The task: Every entry that follows should be written out again exactly.

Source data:
::::::::

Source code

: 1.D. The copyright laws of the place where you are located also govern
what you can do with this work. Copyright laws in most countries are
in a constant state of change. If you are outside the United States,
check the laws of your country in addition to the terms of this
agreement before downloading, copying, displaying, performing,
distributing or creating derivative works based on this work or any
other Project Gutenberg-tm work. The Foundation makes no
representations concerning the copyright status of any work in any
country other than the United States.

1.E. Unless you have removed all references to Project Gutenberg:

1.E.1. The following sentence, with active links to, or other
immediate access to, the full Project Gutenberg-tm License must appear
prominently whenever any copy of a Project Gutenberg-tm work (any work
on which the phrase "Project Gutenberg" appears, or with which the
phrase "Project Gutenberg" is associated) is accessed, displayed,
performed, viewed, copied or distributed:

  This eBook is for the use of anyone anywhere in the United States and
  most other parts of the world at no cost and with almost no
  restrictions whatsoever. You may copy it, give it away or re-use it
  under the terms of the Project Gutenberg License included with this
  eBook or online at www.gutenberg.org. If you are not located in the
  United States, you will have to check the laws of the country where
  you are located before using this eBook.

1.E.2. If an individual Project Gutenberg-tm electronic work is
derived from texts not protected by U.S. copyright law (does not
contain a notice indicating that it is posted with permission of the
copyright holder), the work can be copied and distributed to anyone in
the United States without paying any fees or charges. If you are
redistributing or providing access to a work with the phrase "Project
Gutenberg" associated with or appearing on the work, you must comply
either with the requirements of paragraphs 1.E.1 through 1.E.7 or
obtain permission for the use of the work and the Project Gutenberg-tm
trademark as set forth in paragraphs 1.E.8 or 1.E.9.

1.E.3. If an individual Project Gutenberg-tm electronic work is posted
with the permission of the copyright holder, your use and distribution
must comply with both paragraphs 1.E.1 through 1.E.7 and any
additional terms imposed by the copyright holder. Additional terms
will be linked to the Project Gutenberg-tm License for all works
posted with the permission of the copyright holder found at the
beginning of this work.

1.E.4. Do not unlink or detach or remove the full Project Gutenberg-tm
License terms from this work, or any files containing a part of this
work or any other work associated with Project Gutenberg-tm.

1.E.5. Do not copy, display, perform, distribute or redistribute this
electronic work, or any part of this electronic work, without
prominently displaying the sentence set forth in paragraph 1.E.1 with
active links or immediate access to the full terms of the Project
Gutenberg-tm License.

::::::::

Answer:
Source code

: 1.D. The copyright laws of the place where you are located also govern
what you can do with this work. Copyright laws in most countries are
in a constant state of change. If you are outside the United States,
check the laws of your country in addition to the terms of this
agreement before downloading, copying, displaying, performing,
distributing or creating derivative works based on this work or any
other Project Gutenberg-tm work. The Foundation makes no
representations concerning the copyright status of any work in any
country other than the United States.

1.E. Unless you have removed all references to Project Gutenberg:

1.E.1. The following sentence, with active links to, or other
immediate access to, the full Project Gutenberg-tm License must appear
prominently whenever any copy of a Project Gutenberg-tm work (any work
on which the phrase "Project Gutenberg" appears, or with which the
phrase "Project Gutenberg" is associated) is accessed, displayed,
performed, viewed, copied or distributed:

  This eBook is for the use of anyone anywhere in the United States and
  most other parts of the world at no cost and with almost no
  restrictions whatsoever. You may copy it, give it away or re-use it
  under the terms of the Project Gutenberg License included with this
  eBook or online at www.gutenberg.org. If you are not located in the
  United States, you will have to check the laws of the country where
  you are located before using this eBook.

1.E.2. If an individual Project Gutenberg-tm electronic work is
derived from texts not protected by U.S. copyright law (does not
contain a notice indicating that it is posted with permission of the
copyright holder), the work can be copied and distributed to anyone in
the United States without paying any fees or charges. If you are
redistributing or providing access to a work with the phrase "Project
Gutenberg" associated with or appearing on the work, you must comply
either with the requirements of paragraphs 1.E.1 through 1.E.7 or
obtain permission for the use of the work and the Project Gutenberg-tm
trademark as set forth in paragraphs 1.E.8 or 1.E.9.

1.E.3. If an individual Project Gutenberg-tm electronic work is posted
with the permission of the copyright holder, your use and distribution
must comply with both paragraphs 1.E.1 through 1.E.7 and any
additional terms imposed by the copyright holder. Additional terms
will be linked to the Project Gutenberg-tm License for all works
posted with the permission of the copyright holder found at the
beginning of this work.

1.E.4. Do not unlink or detach or remove the full Project Gutenberg-tm
License terms from this work, or any files containing a part of this
work or any other work associated with Project Gutenberg-tm.

1.E.5. Do not copy, display, perform, distribute or redistribute this
electronic work, or any part of this electronic work, without
prominently displaying the sentence set forth in paragraph 1.E.1 with
active links or immediate access to the full terms of the Project
Gutenberg-tm License.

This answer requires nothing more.